Ironically, Garrison seems to be aware of the weaknesses of pragmatic approaches to ministry. So, in discussing the progress of the gospel in West Africa, he criticises “Western expressions of Christianity which emphasize rational precepts, doctrines and programs”. The people welcome, rather, the offer of “power to defeat the challenges of curses, physical illness, mental illness, and demonic possession” that come from a bold offer of the gospel (166). But how different is this, when power is seen simply in utilitarian terms, as another means to an end? Never mind what the Lord Jesus said about loving “the Lord your God with all your heart and with all your soul and with all your mind and with all your strength” (Mark 12:30). And never mind that the Lord Jesus himself often declined to use his power (Mark 1:38). A solid biblical theology must underpin all efforts at contextualisation of the gospel – including among those for whom power is so important. This demands more than superficial readings of the Gospels.

In like manner, then, contextualisation is treated as a tool for effective communication by outsiders (245) rather than a process in which indigenous Christ-followers reflect on Scripture and work out their discipleship (with or without foreign interaction). A pragmatic approach to contextualisation soon runs into trouble when new tools for ministry are touted. Thus, the author can cite “19th century American revivalism” as a good example of cultural adaptation, “important for the contextualization of the gospel in its day and time” (248).
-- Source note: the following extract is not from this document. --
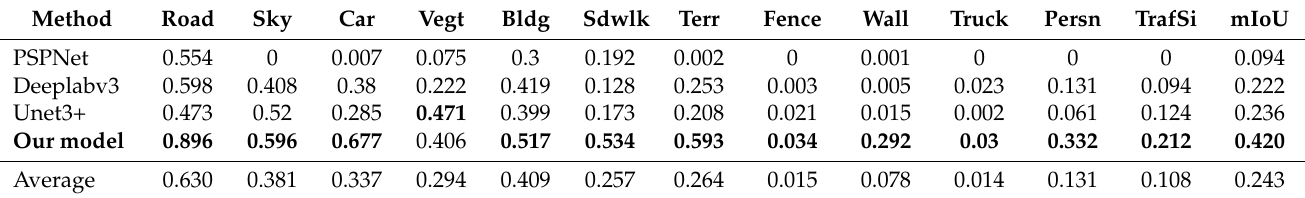
Table 8. Performance comparison of each model on the Foggy Cityscape dataset.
A careful analysis of 19th century American revivalism, however, shows some serious deficiencies in theology and practice that continue to have negative consequences today as the methods have been exported around the world.[3] Far from an appropriate adaptation, revivalist methodology emerged out of an uncritical adoption of Enlightenment ideas of humanity. If careful, critical contextualisation of the gospel message had been going on in the 19th century such deficiencies would have been dealt with at source, to the benefit of contemporary Americans as well as the recipients of their gospel efforts. One cannot but wonder, however, whether such ideas continue to have a detrimental effect not only on local believers in other countries but also on missiology in the West.

This article has been quite critical of several aspects of the research that is recorded in this book. My hope is that it will sharpen the critical faculties of researchers in the house of Islam that will, in turn, enable better approaches to ministry among Muslims. But it is not just Muslim ministry that is in need of critical reflection. Approaches to work among Hindus and Buddhists, likewise, to say nothing of others, will also benefit from the lessons one can learn from reflection on such work.